Basically Luther Head for those three.. DO IT!!

But it wont happen :banana:


----------



## Eternal (Sep 7, 2005)

I'd like to see Head as a Laker, as I was a big fan when watching my Illini.

Don't want to see Howard though.


----------



## Roscoe Sheed (Jun 19, 2006)

Eternal said:


> I'd like to see Head as a Laker, as I was a big fan when watching my Illini.
> 
> Don't want to see Howard though.


Why wouldn't you want Howard? I know he isn't an all-star, but he is a dependable, solid player


----------



## LamarButler (Apr 16, 2005)

Id like to see Devean George, Brian Cook and Aaron McKie for Juwan Howard and Luther Head.

For the Rockets they get a similar player to Howard in Cook. But the good thing is that hes younger. The Rockets really want shooters, and Cook is an excellent shooter. Devean George can shoot it out when hes hot, plus he comes up in the clutch often with his shooting. He also brings athleticism, rebounding and defense. Since the Rockets are going for the title, they need roleplayers. McKie was the perfect guy in Philly. He can also hit open J's, distribute the ball and handle it. Hed make a good 3rd string shooting guard.

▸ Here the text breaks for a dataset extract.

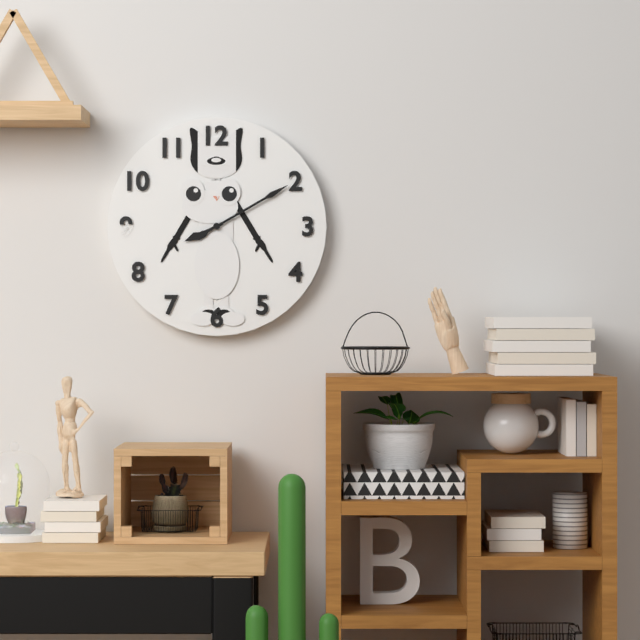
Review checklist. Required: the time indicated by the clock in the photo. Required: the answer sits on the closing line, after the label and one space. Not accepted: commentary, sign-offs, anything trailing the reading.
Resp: 8:10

The Lakers have signed Vladimir Radmanovic and he will play the same role as Cook but do it better. Juwan Howard would be good because he brings some experience. Plus he can both post up and shoot it which is valuable. Hes a better rebounder than Cook. I really think Luther Head can succeed in the triangle cause of his shooting.

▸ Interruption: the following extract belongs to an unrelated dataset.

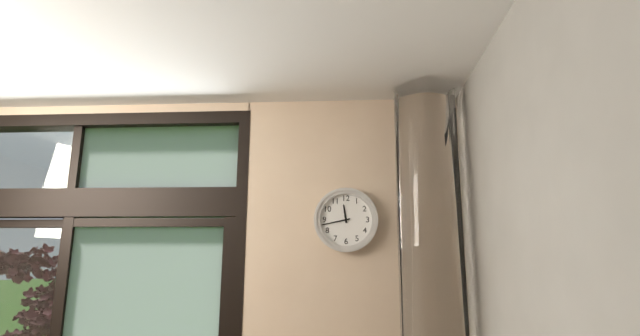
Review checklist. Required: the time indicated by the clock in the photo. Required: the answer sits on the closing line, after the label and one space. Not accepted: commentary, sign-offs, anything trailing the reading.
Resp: 11:43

The only thing that would make me skeptical about the deal is Howard's contract. It runs past the 06-07 season which would go against Mitch's plan. But why did he sign Vlad to such a long contract? Im for the deal if Mitch drops his plan because Luther Head could probably do a lot for us.


----------



## DANNY (Aug 9, 2005)

Probably because Radman's contract is easily removable, if needed.

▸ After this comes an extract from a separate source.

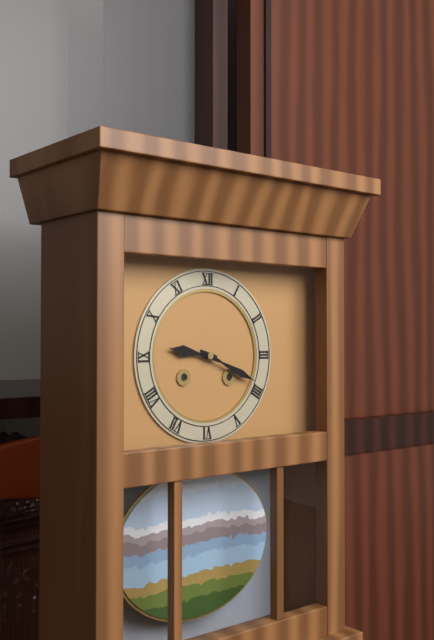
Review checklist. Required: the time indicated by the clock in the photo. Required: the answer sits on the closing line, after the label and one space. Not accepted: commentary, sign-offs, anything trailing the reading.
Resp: 9:19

I don't know about Howard, his contracts only getting bigger, plus he's at a age where a vast decline in mobility and skill is prone. Perhaps, we'll be better off trading for StroSwift and hope Kareem can turn him into something...


----------



## Cris (Jun 18, 2003)

We dont have a roster spot as of now... infact we have 16

1)Kobe
2)Odom
3)Brown
4)Radman
5)Mihm
6)Mckie
7)Bynum
8)Williams
9)Evans
10)Walton
11)Cook
12)Vujacic
13)Farmar
14)Parker
15)Turiaf
*16)Wafer (Team Option)*


----------



## KDOS (Nov 29, 2005)

Howard is not bad, IMO he's a solid player but his contract gave him a reputation that he's not any good. But with his current price tag, I sincerely hope LA does not take him.


----------



## West44 (Jun 29, 2005)

IMO - Howard is the most overrated player in NBA history. I don't like his game or his 'tude. He's not really good at anything...a soft pf who can easily be shutdown by a competent defender, that's all. Not much benefit to the team or its chemistry.


----------



## Ruff Draft (Nov 21, 2004)

Mihm could be a nice PF next to Yao if worse came to worse.


----------



## Like A Breath (Jun 16, 2003)

"when Yao Ming goes down with his annual injury"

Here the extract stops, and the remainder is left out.